Trilogia do Enfado - III
O VENDEDOR DE ENCICLOPÉDIAS - III (ESTANTES)
No percorrer desta ampla hora em que discorreu sobre as vantagens de
seu produto, ele tinha os olhos cegos na paisagem desenhada à sua
frente.
Ele, o vendedor de enciclopédias.
Eram livros também o que ele tinha diante de si, justo que como um
vício ele ficou feito estátua a olhar aquela estante enfileirada de
poeira e livros (os livros, ele sabem, não são lidos naquela casa).
E pensando na disposição das coisas naquela estante, ele agora se
dá conta de que ela está diferente, que ela não o reconheceu na
chegada, e diferente de outras vezes (o único ponto de contato com
sua memória) ela está realmente muito bem arrumada.

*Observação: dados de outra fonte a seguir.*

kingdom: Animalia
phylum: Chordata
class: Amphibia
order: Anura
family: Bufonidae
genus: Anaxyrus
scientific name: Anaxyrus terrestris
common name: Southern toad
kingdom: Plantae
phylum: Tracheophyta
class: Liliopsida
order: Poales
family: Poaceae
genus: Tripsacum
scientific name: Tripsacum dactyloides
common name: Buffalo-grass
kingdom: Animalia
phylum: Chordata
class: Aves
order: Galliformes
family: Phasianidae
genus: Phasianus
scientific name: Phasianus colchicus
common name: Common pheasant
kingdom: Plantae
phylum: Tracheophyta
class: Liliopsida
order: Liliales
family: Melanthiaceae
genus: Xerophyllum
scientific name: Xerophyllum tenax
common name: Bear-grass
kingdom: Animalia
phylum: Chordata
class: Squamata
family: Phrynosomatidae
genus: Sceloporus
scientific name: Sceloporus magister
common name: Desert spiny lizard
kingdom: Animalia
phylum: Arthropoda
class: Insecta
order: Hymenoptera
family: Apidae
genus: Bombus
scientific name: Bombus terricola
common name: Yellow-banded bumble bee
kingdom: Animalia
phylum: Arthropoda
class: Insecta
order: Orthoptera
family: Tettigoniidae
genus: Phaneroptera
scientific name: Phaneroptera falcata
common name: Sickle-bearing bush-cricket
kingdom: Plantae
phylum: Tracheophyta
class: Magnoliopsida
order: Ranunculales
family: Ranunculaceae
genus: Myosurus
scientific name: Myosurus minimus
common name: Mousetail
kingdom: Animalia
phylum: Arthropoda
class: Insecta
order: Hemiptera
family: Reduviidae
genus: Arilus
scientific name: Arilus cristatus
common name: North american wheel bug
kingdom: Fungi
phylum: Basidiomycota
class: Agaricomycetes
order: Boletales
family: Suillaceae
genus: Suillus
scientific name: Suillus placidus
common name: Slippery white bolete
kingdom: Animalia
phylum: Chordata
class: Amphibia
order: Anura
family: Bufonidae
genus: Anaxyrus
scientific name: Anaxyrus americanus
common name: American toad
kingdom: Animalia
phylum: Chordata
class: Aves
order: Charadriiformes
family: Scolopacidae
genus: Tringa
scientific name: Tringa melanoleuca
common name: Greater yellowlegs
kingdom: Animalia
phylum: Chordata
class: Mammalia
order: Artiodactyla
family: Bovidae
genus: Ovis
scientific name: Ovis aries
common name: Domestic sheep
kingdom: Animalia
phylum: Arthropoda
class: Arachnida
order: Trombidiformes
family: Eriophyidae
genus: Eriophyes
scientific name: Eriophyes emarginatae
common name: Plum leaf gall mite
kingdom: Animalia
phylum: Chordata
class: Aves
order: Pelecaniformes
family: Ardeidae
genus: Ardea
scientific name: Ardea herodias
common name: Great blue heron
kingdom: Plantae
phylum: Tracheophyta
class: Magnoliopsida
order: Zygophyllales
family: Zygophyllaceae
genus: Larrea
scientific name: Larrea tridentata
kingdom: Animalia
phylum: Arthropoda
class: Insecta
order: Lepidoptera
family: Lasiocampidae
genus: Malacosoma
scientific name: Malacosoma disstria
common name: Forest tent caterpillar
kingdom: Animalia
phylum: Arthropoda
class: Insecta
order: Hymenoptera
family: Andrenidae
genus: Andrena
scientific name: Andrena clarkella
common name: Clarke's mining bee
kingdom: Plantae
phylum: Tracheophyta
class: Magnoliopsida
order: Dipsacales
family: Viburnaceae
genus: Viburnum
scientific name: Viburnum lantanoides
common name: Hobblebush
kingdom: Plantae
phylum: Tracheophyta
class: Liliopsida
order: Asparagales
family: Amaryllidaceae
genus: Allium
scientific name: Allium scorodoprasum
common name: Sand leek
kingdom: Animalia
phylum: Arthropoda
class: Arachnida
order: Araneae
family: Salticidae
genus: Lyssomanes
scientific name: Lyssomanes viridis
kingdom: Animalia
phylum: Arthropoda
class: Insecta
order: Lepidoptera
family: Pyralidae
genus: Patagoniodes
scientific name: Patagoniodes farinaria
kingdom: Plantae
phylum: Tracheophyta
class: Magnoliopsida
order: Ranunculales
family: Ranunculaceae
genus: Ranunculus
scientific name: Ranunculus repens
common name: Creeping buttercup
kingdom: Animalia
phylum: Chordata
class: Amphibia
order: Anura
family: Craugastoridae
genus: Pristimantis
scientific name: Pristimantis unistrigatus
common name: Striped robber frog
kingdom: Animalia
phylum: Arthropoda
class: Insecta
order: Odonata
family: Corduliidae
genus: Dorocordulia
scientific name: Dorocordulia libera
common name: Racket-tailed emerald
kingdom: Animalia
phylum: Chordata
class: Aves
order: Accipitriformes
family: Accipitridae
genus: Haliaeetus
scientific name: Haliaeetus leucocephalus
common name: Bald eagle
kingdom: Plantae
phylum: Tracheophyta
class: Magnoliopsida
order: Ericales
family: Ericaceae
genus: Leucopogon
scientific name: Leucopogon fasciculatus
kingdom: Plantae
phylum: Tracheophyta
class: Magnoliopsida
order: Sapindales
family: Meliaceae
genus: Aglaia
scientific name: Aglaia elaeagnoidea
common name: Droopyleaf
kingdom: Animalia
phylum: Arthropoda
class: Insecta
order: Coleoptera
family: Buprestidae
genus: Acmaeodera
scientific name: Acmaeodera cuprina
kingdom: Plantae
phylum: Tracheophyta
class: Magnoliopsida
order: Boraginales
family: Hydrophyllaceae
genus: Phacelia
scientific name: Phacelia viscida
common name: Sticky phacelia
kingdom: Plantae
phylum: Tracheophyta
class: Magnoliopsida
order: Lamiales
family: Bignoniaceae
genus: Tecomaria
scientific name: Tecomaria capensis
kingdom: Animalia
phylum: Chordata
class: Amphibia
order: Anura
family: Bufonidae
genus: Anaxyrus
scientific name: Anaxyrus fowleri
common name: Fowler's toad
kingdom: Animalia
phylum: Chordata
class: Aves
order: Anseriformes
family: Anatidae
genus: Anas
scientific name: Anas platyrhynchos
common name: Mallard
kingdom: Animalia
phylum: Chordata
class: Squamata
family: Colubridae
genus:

Ainda espera um instante (tempo), desvia os olhos (insistência), e
como se estivesse a observar pela décima quinta vez a velha e
conhecida estante (repetição), ele faz a pergunta, e sempre surge
aquela pergunta:
– Vai ser hoje?
Sente como um impacto, soco no estômago, o longo tempo de reação
dela (já foi mais atilada), e realmente estranha esse proceder lento
na manhã de hoje, mas é só então que percebe o frasco vazio em
suas mãos, aquelas letras médicas, a decisão antes anunciada, a
cada visita, essa necessidade que ele sente de simular a compra e a
venda quando já sabe de antemão que os sentimentos delas não se
medem por metro quadrado como estantes na sala de uma casa de
periferia – não ele estava em busca da derradeira confirmação.
O enfado e a indiferença de enxergá-la na zona gris localizada logo
ali, perto do fim: então ela deita a cabeça, ainda consegue dizer
baixinho Me deixa, avança no
sono, profundo, definitivo, talvez o seu último sono, e assim
pensando-sentindo-danando ele se levanta e decidido a desistir
definitivamente daquela velha empreitada barraca, fecha a porta,
avança pelo silêncio partido das folhas do pátio, ainda pensa mais
uma vez no ridículo daquelas estantes.
A vida morta de um vendedor de enciclopédias.